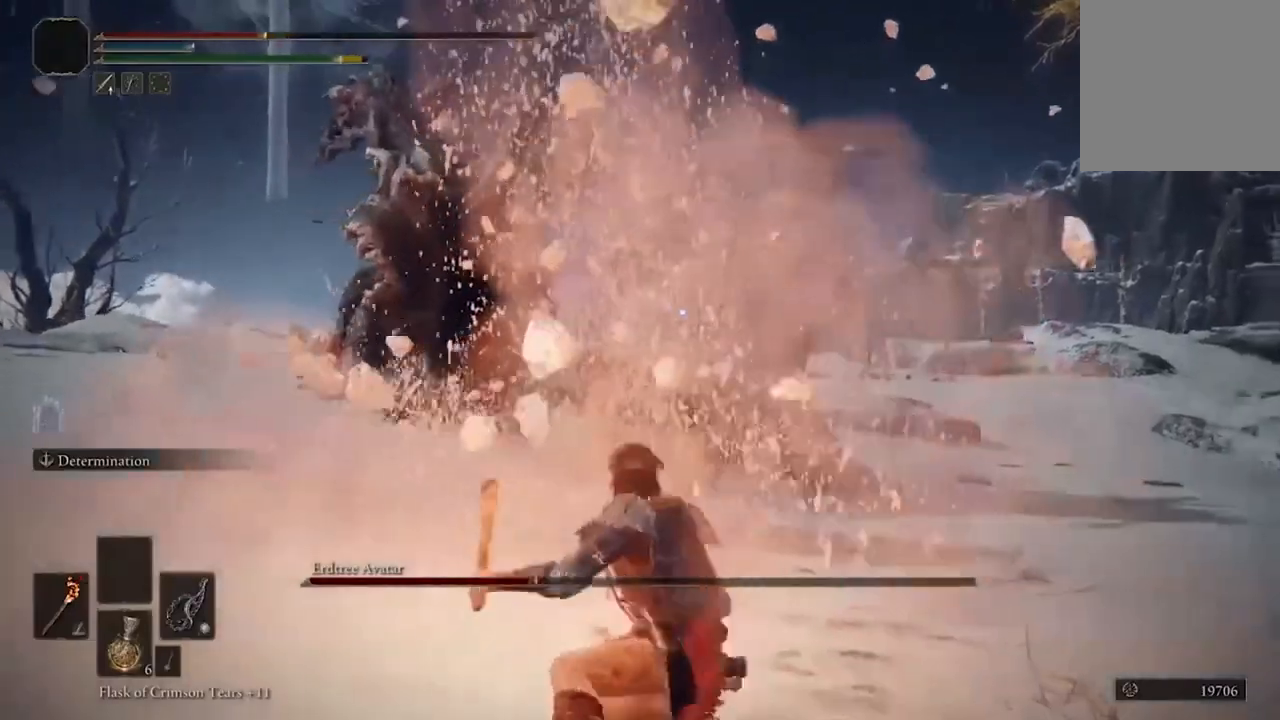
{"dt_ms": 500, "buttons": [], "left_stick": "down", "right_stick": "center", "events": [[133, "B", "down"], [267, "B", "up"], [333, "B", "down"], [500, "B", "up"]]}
==
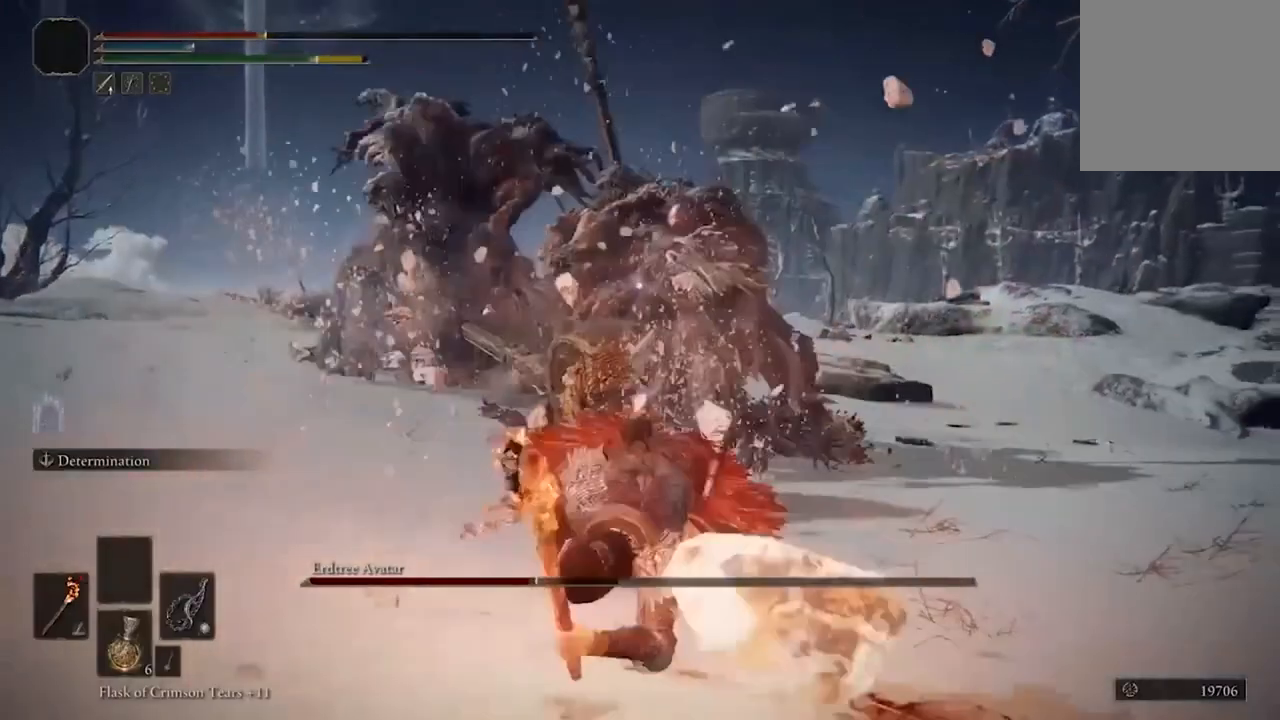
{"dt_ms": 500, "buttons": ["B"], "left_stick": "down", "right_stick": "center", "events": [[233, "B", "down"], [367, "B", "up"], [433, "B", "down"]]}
--
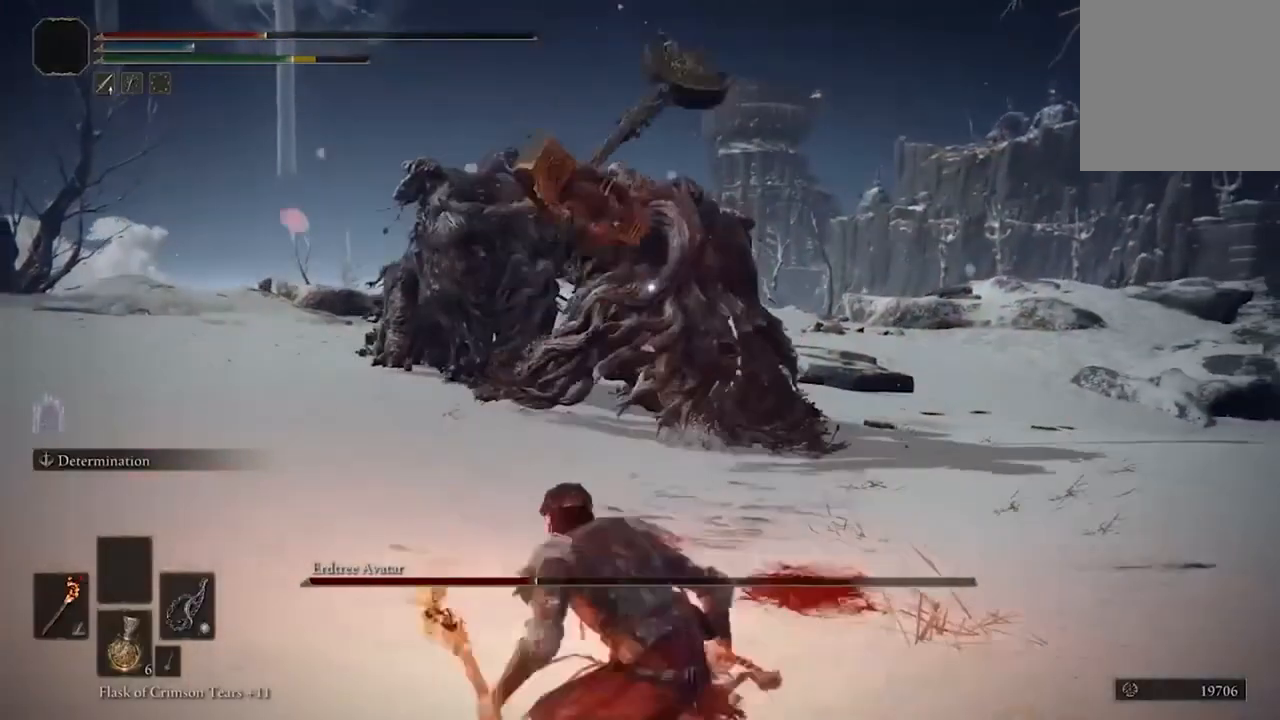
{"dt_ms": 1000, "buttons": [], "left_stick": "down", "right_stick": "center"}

EXERCISE BRIEF:
Pull out every line of the entries that includes the word "events".

RESULT OF THIS EXERCISE:
{"dt_ms": 500, "buttons": [], "left_stick": "down", "right_stick": "center", "events": [[133, "B", "down"], [267, "B", "up"], [333, "B", "down"], [500, "B", "up"]]}
{"dt_ms": 500, "buttons": ["B"], "left_stick": "down", "right_stick": "center", "events": [[233, "B", "down"], [367, "B", "up"], [433, "B", "down"]]}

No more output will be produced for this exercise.